De verordening artikel 213a Gemeentewet

Geldend van 10-06-2005 t/m heden met terugwerkende kracht vanaf 01-06-2005

Intitulé

Verordening onderzoeken doelmatigheid en doeltreffendheid van de gemeente Harderwijk

De gemeente stelt de verordening artikel 213a Gemeentewet vast.

Artikel 1. Definities

In deze verordening wordt verstaan onder:

  • a.

    Doelmatigheid

De mate waarin de gewenste prestaties worden gerealiseerd met een zo beperkt mogelijke inzet van middelen, of met de beschikbare middelen zo veel mogelijk resultaat wordt bereikt.

  • b.

    Doeltreffendheid

De mate waarin de gewenste prestaties en de beoogde maatschappelijke effecten van het beleid ook daadwerkelijk worden behaald.

◆ WAT WORDT GEVRAAGD ◆
- A) Vanaf welke datum geldt de verordening over doelmatigheid en doeltreffendheid met terugwerkende kracht?
- B) Typ in de verordening over doelmatigheid en doeltreffendheid het gedeelte van "In deze verordening" tot en met "daadwerkelijk worden behaald." letterlijk over.
- C) Noem alle zelfstandige naamwoorden uit de definitie van doeltreffendheid in de verordening over doelmatigheid en doeltreffendheid.

◆ VERZAMELDE ITEMS ◆
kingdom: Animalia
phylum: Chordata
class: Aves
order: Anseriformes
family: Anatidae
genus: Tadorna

◆ UITGEWERKTE ANTWOORDEN ◆
- A) Vanaf 01-06-2005.

- B)
In deze verordening wordt verstaan onder:

  • a.

    Doelmatigheid

De mate waarin de gewenste prestaties worden gerealiseerd met een zo beperkt mogelijke inzet van middelen, of met de beschikbare middelen zo veel mogelijk resultaat wordt bereikt.

  • b.

    Doeltreffendheid

De mate waarin de gewenste prestaties en de beoogde maatschappelijke effecten van het beleid ook daadwerkelijk worden behaald.

- C) mate, prestaties, effecten, beleid